Mark McCormick (2015), writes that 80 percent of ocean rubbish monster is fed refuse from land-based activities in North America and Asia the rest of the 20 percent accumulates from boats, offshore oil rigs, and large cargo ships. Wildlife, that use these waters as a feeding ground suffer from the contaminated ocean. In a video trailer, Midway: Message from the Gyre “albatrosses mistake plastic pellets for fish eggs and feed them to chicks” who eventually die from nutritional deprivation or even sharp edges in plastic scraps that puncture the birds organs (Mark McCormick 2015).
Sea turtles are also targeted by the disguised serial killers, when “plastic bags” (Mark McCormick 2015) are thought to be “jellyfish” (Mark McCormick 2015). Many marine animals fall trap to abandoned fishing gear that strangle and suffocate them or barricade them from any movement, where they end up at death’s door. “at least 136,000 seals, sea lions and large whales being killed each year” (Mark McCormick 2015). Plankton and algae, “ecological sponges for carbon” (Mark McCormick 2015) is a food source for vast amounts of sea creatures, and this is compromised when plastic mass act as an umbrella and delay any sunlight from entering the surface.

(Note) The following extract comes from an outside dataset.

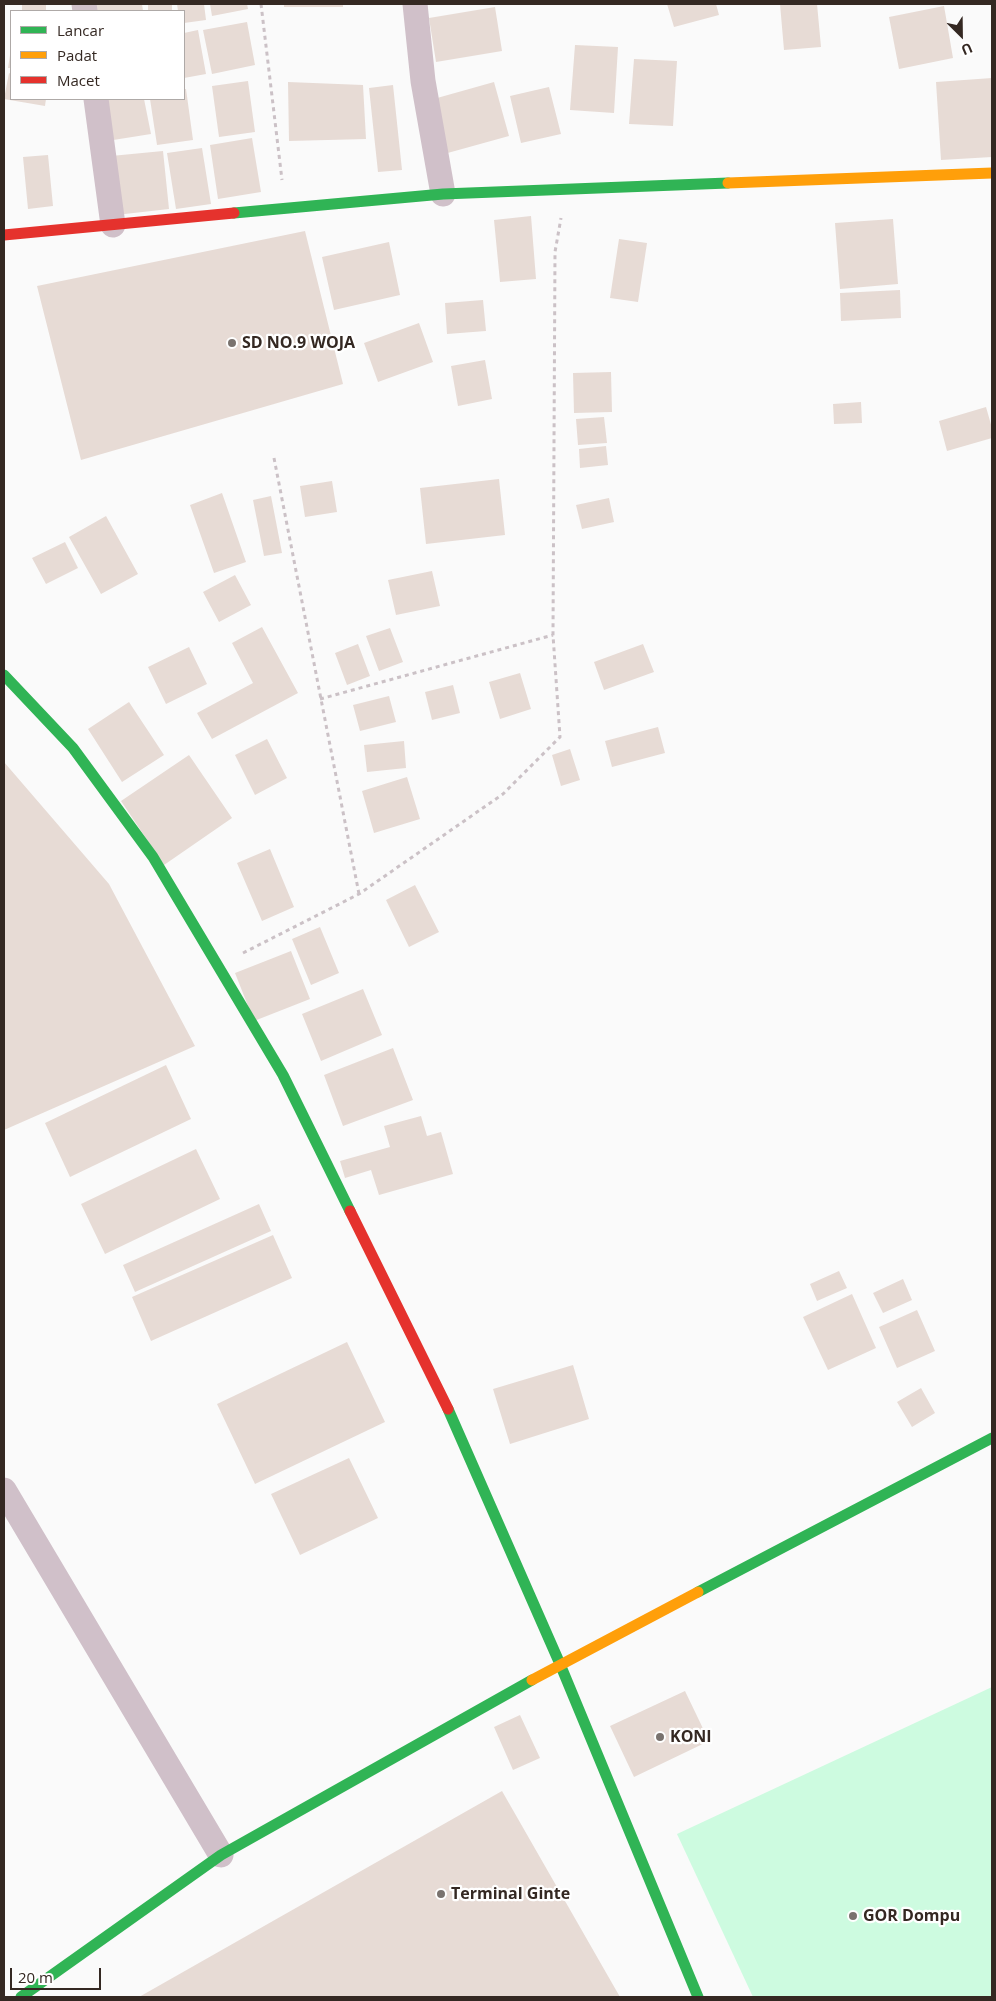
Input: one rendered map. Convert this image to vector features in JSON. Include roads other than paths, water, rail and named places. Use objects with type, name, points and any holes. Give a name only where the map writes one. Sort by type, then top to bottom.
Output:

We, the people, dump man-made waste into beautiful waters that do not belong there. Like a cancer injected into the purest of souls. Oceans, just as any animal that recognizes it as its home has the right to life; water, the sun and the stars. It is essential. Humans are crude to think that they can live in this world alone, without trees oceans and life of all forms. There can neither be civilization or any form of truly living if we obliterate and bankrupt this Earth of everything she was made to provide for. People are reaching the finish line, the race is almost over and all there is left to do is live a terrible future.
Jacob Silverman. 2015. Why is the world’s biggest landfill in the Pacific Ocean?. [ONLINE] Available at:http://science.howstuffworks.com/environmental/earth/oceanography/great-pacific-garbage-patch2.htm. [Accessed 20 April 2016].
Mark McCormick . 2015. How the Great Pacific Garbage Patch is Destroying the Oceans and the Future for Marine Life. [O] Available at:http://www.onegreenplanet.org/environment/great-pacific-garbage-patch-is-destroying-the-oceans/. [Accessed 19 April 2016].
[n.a]. 2014. What is the Great Pacific Garbage Patch?. [O] Available at:http://oceanservice.noaa.gov/facts/garbagepatch.html. [Accessed 19 April 2016].
Nixon, R. 2011. Slow violence and the environmentalism of the poor. Cambridge: Harvard University Press.